Observers also criticized the film for its toyetic and campy approach, and for the homosexual innuendos added by Schumacher.

The Box Office

The Batman franchise from Warner Bros. stood still for 6 years until 2003 when Christopher Nolan was hired to direct a new series of Batman films. The Dark Knight trilogy as they’re now known had more of a dark, serious and realistic tone and all three films received critical acclaim as well as strong box office results, with the three of them combined earning just under $2.5 billion dollars.
The trilogy also received praise for sticking to a lot of the source material, drawing inspiration from classic comic book storylines such as The Man Who Falls, Batman: Year One, and Nightfall.
This set the standard for comic book films and since the Nolan Dark Knight Trilogy began both Marvel & DC have gone on to establish their own ‘Cinematic Universes’ in which their films take place, each DC film linking to eachother and each Marvel film linking to one and other.

Marvel are currently dominating the UK & US box offices with DC Comics gearing up to rival them over the course of the next decade. Since 2008 Marvel have already released 12 films with another 10 scheduled to come out within the next 5-10 years whilst DC have 11 films on schedule up until 2020 with many other rumoured projects lined up. These cinematic universes, especially Marvel have not only engaged the comic book reading audience, but have also attracted many others and now have widespread appeal to a global audience. These films are amongst some of the most anticipated, with the upcoming Captain America: Civil War receiving a huge amount of attention, not least because it is based on one of the most popular Marvel Comics stories, Civil War. Comic book films feature in the top 50 highest grossing films of all time, with 7 in the top 50 and 3 in the top 10. The upcoming films in the Avengers series and Justice League series are threatening to continue that trend and break into the top 50 with a huge amount of anticipation coming with them.
Comic book storytelling is also managing to make its way into films that aren’t even based on comic books or have anything to do with the industry.

From Film to Print

This summer’s hit film Mad Max: Fury Road, was written and laid out purely using storyboards.

“George(Miller), Brendan McCarthy and a couple of other storyboard artists basically wrote the story, in storyboards. It was built from graphic.

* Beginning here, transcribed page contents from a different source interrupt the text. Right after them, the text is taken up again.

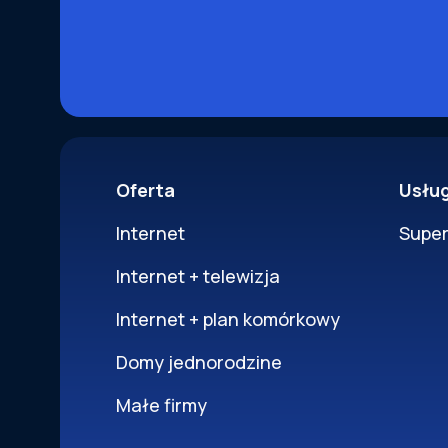
Oferta
Usłu
Internet
Supe
Internet + telewizja
Internet + plan komórkowy
Domy jednorodzine
Małe firmy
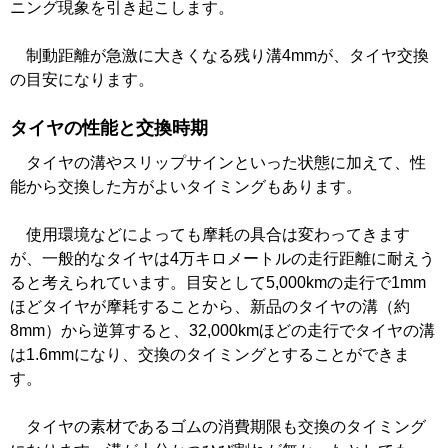
ニング現象を引き起こします。
制動距離が急激に大きくなる残り溝4mmが、タイヤ交換
の目安になります。
タイヤの性能と交換時期
タイヤの溝やスリップサインといった状態に加えて、性
能から交換した方がよいタイミングもあります。
使用環境などによっても摩耗の具合は変わってきます
が、一般的なタイヤは4万キロメートルの走行距離に耐えう
ると考えられています。目安として5,000kmの走行で1mm
ほどタイヤが摩耗することから、新品のタイヤの溝（約
8mm）から逆算すると、32,000kmほどの走行でタイヤの溝
は1.6mmになり、交換のタイミングとすることができま
す。
タイヤの素材であるゴムの消費期限も交換のタイミング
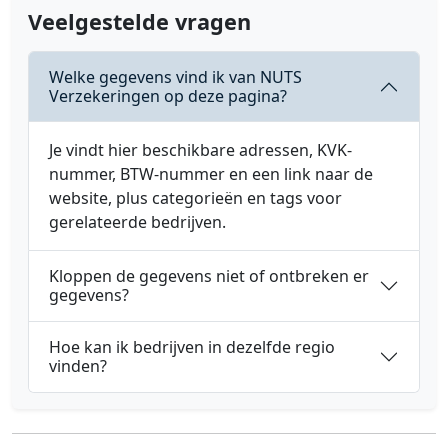
Veelgestelde vragen
Welke gegevens vind ik van NUTS
Verzekeringen op deze pagina?
Je vindt hier beschikbare adressen, KVK-
nummer, BTW-nummer en een link naar de
website, plus categorieën en tags voor
gerelateerde bedrijven.
Kloppen de gegevens niet of ontbreken er
gegevens?
Hoe kan ik bedrijven in dezelfde regio
vinden?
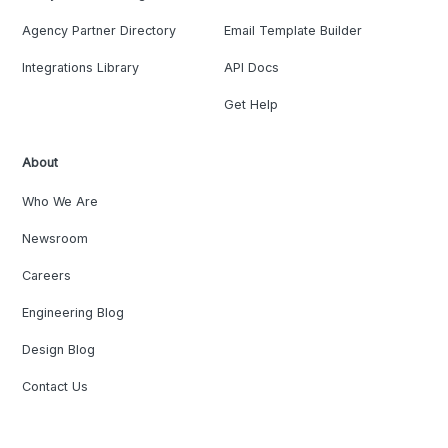
Agency Partner Directory
Email Template Builder
Integrations Library
API Docs
Get Help
About
Who We Are
Newsroom
Careers
Engineering Blog
Design Blog
Contact Us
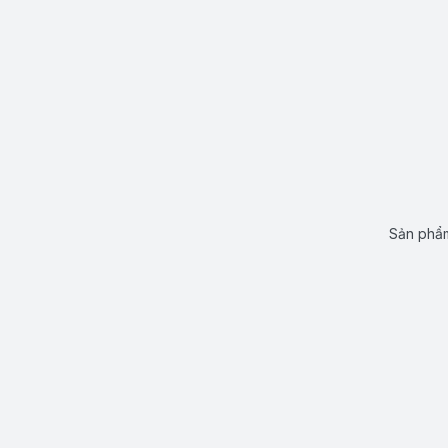
Sản phẩm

More like putting together a comic, and how do you tell that story in a visual.” – Colin Gibson: Production Designer

“It was 3500 panels around a room, and I would say a good 80% of those panels are reflected on the images you see on the screen today.” – George Miller: Director

Following the release of Mad Max: Fury Road was a series of comic books that acted as prequels to the film to give backstories to 4 of the main characters in the film.
Dredd, the underrated and underappreciated 2012 film adaptation of the Judge Dredd comic book series also spawned a comic book that acted as a sequel to the film as unfortunately a sequel to the film was never given the green light.

So when Frank Miller says that comic books are at the same level as the film industry and are sister art forms, he is correct as comic books are now being seen as an alternative to continue stories from huge film productions.

The question from the skeptics who see comic book films as a fad at the beginning of the 21st century is, how long will they be able to last?